The way in which services are traditionally organised is not responsive to the needs of pregnant and postnatal women. Where women require inpatient care, they should be admitted with their infants to facilities that can ensure the baby is safely cared for, avoiding disruption to the developing mother-infant relationship. This is a legal requirement in Scotland (Mental Health (Scotland) Act, 2015). In community services, there is a need to respond rapidly to the timescales imposed by pregnancy and critical developmental stages in early infancy. Services require altered thresholds for referral, taking into account the particular demands brought about by pregnancy and caring for an infant.
The recognition that Adverse Childhood Experiences (ACEs) have a lasting impact on both mental and physical health has led to the development of prevention and early intervention services in at-risk populations, and trauma-informed therapeutic interventions for children and adults. ACEs are stressful or traumatic experiences occurring in childhood. They include abuse and neglect, and the experience of growing up in households experiencing adversity or where a parent is mentally unwell. Childhood adversity can create harmful levels of stress which impact on brain development and result in learning and behavioural difficulties.
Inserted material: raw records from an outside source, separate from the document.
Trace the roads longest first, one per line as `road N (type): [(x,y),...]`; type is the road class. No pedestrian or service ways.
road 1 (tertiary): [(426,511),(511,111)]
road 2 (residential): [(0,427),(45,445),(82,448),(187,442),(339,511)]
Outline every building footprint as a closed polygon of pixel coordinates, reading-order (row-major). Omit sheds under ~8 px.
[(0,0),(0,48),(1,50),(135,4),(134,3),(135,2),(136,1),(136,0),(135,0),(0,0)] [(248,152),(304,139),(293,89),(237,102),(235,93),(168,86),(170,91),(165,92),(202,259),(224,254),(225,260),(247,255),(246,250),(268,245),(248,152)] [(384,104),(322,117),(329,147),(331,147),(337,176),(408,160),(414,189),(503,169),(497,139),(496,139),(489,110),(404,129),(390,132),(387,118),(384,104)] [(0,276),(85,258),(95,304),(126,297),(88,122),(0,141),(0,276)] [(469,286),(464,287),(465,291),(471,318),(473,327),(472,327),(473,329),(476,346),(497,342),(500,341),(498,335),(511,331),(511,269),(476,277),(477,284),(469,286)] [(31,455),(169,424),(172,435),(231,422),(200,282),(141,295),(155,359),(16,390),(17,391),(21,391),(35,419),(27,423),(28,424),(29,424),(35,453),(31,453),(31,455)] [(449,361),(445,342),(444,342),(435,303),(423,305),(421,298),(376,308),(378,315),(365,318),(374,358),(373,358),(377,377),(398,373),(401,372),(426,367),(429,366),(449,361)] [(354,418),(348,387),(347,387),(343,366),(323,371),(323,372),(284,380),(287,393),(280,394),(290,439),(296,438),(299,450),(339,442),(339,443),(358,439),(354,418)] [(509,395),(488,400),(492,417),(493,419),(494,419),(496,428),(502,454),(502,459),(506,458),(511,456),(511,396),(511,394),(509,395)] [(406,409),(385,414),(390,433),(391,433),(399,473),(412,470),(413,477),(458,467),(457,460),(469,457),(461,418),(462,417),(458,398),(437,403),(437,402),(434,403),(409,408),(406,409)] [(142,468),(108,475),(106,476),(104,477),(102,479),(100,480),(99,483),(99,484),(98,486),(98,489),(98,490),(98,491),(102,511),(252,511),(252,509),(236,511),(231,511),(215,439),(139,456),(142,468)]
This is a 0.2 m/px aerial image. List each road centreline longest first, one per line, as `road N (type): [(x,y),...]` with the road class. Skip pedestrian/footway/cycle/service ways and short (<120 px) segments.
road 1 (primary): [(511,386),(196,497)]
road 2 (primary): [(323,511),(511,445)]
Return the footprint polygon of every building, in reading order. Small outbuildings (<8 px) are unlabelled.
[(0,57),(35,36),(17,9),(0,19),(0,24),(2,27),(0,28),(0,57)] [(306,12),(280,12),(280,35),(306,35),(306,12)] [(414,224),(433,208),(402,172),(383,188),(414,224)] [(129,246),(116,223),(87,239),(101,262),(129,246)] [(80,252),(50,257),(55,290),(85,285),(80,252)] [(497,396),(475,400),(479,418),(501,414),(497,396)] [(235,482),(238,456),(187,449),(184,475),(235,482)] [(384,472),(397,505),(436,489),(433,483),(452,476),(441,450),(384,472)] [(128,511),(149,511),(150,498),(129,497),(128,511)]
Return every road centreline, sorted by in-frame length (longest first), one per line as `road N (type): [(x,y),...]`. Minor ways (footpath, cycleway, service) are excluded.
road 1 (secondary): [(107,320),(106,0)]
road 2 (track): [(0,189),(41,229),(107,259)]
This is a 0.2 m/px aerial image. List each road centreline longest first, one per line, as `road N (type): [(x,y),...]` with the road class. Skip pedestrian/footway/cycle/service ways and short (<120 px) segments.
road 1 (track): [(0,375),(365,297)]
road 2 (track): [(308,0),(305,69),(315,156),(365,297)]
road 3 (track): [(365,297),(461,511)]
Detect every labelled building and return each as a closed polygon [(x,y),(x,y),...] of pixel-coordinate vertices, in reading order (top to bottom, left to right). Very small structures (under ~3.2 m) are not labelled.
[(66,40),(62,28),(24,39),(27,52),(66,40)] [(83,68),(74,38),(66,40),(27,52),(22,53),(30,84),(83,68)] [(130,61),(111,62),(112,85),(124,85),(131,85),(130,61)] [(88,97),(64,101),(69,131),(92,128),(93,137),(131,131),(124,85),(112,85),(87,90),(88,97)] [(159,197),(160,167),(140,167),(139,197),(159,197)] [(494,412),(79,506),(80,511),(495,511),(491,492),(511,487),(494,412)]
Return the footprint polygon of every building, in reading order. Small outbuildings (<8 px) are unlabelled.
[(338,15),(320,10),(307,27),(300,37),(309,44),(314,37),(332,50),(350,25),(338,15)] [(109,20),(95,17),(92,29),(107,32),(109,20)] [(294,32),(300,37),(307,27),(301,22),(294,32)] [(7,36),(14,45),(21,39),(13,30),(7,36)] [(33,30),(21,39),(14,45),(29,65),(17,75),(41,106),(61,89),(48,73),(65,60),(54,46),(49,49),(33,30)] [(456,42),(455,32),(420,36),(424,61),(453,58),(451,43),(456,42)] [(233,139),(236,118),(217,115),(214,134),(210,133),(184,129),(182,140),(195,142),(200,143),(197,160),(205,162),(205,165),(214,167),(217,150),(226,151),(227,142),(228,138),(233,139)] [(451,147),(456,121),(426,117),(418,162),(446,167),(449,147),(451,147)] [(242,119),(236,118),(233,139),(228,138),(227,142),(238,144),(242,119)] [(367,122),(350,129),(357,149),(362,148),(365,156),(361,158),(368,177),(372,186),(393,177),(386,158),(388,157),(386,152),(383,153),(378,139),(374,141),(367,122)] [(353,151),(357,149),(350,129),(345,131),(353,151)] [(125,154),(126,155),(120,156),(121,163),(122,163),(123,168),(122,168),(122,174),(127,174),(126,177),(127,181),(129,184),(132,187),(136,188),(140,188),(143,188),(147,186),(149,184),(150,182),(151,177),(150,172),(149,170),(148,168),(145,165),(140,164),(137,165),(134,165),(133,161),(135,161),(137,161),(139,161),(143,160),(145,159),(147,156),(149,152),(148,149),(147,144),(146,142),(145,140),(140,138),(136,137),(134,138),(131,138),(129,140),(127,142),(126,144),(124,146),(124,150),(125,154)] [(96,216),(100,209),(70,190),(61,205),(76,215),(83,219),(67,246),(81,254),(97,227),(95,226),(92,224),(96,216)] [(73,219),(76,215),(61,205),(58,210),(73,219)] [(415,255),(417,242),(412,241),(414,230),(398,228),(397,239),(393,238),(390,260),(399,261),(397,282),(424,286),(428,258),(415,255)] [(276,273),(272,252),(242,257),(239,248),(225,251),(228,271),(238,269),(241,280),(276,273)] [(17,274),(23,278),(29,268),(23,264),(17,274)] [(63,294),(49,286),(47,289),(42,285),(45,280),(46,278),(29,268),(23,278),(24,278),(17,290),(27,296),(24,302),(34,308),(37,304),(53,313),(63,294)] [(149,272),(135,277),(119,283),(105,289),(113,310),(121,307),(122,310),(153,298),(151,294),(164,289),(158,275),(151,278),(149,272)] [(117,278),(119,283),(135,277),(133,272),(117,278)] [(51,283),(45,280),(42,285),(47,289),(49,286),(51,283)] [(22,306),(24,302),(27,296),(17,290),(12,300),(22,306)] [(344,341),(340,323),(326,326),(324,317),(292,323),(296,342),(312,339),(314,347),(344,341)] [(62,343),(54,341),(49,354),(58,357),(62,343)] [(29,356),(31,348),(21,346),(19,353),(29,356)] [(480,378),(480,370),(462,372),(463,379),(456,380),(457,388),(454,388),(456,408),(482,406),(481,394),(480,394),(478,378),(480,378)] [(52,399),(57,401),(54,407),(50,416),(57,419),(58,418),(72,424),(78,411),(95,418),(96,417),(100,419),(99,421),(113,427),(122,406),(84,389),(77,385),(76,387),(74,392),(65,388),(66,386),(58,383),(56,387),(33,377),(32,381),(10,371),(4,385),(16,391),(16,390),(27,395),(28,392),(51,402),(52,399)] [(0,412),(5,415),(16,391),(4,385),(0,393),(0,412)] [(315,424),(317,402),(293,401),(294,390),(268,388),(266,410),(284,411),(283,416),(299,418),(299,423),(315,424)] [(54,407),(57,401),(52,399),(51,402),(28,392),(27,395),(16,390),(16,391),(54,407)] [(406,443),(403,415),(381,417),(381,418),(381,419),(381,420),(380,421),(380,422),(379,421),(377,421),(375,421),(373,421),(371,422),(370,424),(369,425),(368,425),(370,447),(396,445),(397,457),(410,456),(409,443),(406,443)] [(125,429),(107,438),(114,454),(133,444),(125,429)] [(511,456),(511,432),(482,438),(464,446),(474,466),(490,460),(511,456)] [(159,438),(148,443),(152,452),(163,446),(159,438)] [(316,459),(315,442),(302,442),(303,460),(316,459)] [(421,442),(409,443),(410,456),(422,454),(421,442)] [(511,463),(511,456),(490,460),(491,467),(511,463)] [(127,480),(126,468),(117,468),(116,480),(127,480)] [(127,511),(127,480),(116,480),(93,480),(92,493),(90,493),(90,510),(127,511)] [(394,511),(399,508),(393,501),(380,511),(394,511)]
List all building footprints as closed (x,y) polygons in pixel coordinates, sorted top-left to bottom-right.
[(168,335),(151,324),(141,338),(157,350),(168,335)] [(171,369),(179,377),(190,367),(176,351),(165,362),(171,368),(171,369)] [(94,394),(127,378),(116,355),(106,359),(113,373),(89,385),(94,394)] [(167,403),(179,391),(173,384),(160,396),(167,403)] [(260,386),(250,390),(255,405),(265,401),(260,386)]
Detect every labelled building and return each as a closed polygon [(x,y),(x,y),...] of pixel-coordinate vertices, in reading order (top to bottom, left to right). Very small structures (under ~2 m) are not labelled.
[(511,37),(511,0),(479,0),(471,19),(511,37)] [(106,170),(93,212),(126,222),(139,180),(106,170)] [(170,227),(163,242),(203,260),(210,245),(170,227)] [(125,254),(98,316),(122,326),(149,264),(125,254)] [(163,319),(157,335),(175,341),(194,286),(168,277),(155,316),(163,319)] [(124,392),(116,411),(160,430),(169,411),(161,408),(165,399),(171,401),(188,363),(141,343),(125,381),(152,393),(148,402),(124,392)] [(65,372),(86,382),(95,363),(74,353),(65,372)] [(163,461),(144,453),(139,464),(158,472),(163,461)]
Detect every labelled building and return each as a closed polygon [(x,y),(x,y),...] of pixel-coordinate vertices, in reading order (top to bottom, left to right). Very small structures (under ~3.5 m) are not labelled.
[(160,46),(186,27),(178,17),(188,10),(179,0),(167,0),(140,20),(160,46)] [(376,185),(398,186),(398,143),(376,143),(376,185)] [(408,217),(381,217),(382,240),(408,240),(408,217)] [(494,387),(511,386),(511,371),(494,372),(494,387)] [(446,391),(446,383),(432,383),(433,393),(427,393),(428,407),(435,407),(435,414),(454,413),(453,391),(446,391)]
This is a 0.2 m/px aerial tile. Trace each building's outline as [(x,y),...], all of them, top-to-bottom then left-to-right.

In perinatal mental health services attention should be paid to women and other family members who may have a history of ACEs, and infants whose risk of experiencing ACEs is high.
Those working with pregnant and postnatal women have a unique opportunity to prevent the development of illness in some women at highest risk and to improve outcomes for children growing up. There is good evidence that early intervention has better, and more cost-effective outcomes than later attempts to address child mental health problems.
In addition to maternal mental illness and the importance of promoting good infant mental health, there is an increasing understanding of the vulnerability of partners at this time. Five to 10% of fathers may develop mental health problems in the perinatal period (Cameron et al, 2016) and they require support in their own right and as parents.
Knowledge and skills required by those working with pregnant and postnatal women extend to an understanding, not just of adult mental health, but also of infant development and parent-infant relationships. Particular knowledge is required in relation to prescribing in pregnancy and breastfeeding and the timely provision of psychological therapies (SIGN, 2012; NICE, 2014).
The perinatal period is perhaps one of the most important in parents’ lives. Those working with women and their families at this time have a duty to work in partnership with the woman and to respect her need to have information and care which allows her to make the best decisions for herself, her pregnancy, her infant and family.